Question

In: Finance

Banks use financial ratios to determine the credit worthiness o a borrower. Explain the difference between...

Banks use financial ratios to determine the credit worthiness o a borrower. Explain the difference between cross-sectional and time-series analysis when comparing financial ratios.

Solutions

Expert Solution

Most of the banks uses financial ratios to analyis and determine the credit worthiness of the borrower because credit worthiness describes the actual value of the borrower that shows even in future the borrower repaid all the amount of the banks. So, Most of the banks evaluate credit worthiness of the customer.

Cross Sectional -

Cross sectonal is a type of observation that analyis data from population and at the representive subset at the specific time and without taking difference in time are known as Cross sectional. For example - Purchase Volume, Purchase cost and expense incurred in the last month.

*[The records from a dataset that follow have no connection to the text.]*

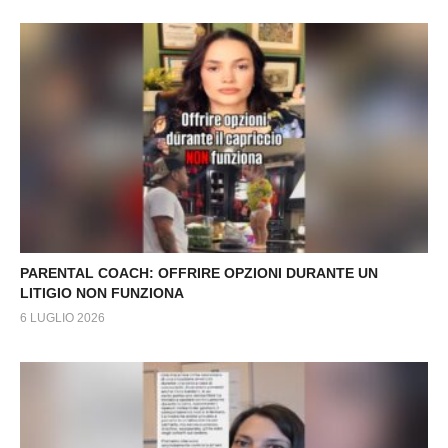
PARENTAL COACH: OFFRIRE OPZIONI DURANTE UN
LITIGIO NON FUNZIONA
6 LUGLIO 2026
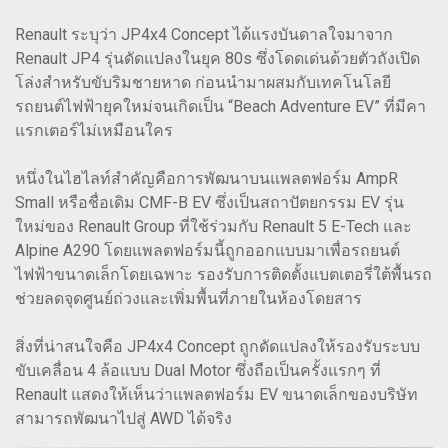
Renault ระบุว่า JP4x4 Concept ได้แรงบันดาลใจมาจาก
Renault JP4 รุ่นดัดแปลงในยุค 80s ซึ่งโดดเด่นด้วยตัวถังเปิด
โล่งสำหรับขับริมชายหาด ก่อนนำมาผสมกับเทคโนโลยี
รถยนต์ไฟฟ้ายุคใหม่จนเกิดเป็น “Beach Adventure EV” ที่มีคา
แรกเตอร์ไม่เหมือนใคร
หนึ่งในไฮไลท์สำคัญคือการพัฒนาบนแพลตฟอร์ม AmpR
Small หรือชื่อเดิม CMF-B EV ซึ่งเป็นสถาปัตยกรรม EV รุ่น
ใหม่ของ Renault Group ที่ใช้ร่วมกับ Renault 5 E-Tech และ
Alpine A290 โดยแพลตฟอร์มนี้ถูกออกแบบมาเพื่อรถยนต์
ไฟฟ้าขนาดเล็กโดยเฉพาะ รองรับการติดตั้งแบตเตอรี่ใต้พื้นรถ
ช่วยลดจุดศูนย์ถ่วงและเพิ่มพื้นที่ภายในห้องโดยสาร
สิ่งที่น่าสนใจคือ JP4x4 Concept ถูกดัดแปลงให้รองรับระบบ
ขับเคลื่อน 4 ล้อแบบ Dual Motor ซึ่งถือเป็นครั้งแรกๆ ที่
Renault แสดงให้เห็นว่าแพลตฟอร์ม EV ขนาดเล็กของบริษัท
สามารถพัฒนาไปสู่ AWD ได้จริง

If we can do expand on the same as daily check of Purchase volume and purchase cost over a time from several months then it would be time series for purchase and expense. Because different methods are applied to use these types of data.

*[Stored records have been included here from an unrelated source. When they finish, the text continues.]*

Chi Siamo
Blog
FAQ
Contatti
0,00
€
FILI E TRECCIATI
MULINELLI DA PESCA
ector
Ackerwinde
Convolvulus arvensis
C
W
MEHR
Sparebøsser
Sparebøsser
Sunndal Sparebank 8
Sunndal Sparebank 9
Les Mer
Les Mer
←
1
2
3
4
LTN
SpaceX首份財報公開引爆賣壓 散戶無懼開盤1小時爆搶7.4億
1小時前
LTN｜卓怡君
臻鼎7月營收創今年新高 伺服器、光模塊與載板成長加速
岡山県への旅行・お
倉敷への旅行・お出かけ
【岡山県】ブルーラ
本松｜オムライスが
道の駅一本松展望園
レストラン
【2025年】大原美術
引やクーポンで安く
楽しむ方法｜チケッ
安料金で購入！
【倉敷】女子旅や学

The biggest disadvantage of cross sectional is to routine data is not desined to give answer of the specific questions.

Time series Analysis -

When data is collected from the same variable to analyis the data over a period of time i.e. Monthly, Quarterly, Half yearly and annually Is called time series analyis.

Data for payment of creditors and debtors for a period of several years.

Time series analysis is the best comprises method for analising time series data in order to find out the extract meaningful value of statistics and many other characteristics of the data. Time series forecasting is the best use of a model to stop or predict the future values which are based on last finding or previously observed values are known as time series analysis.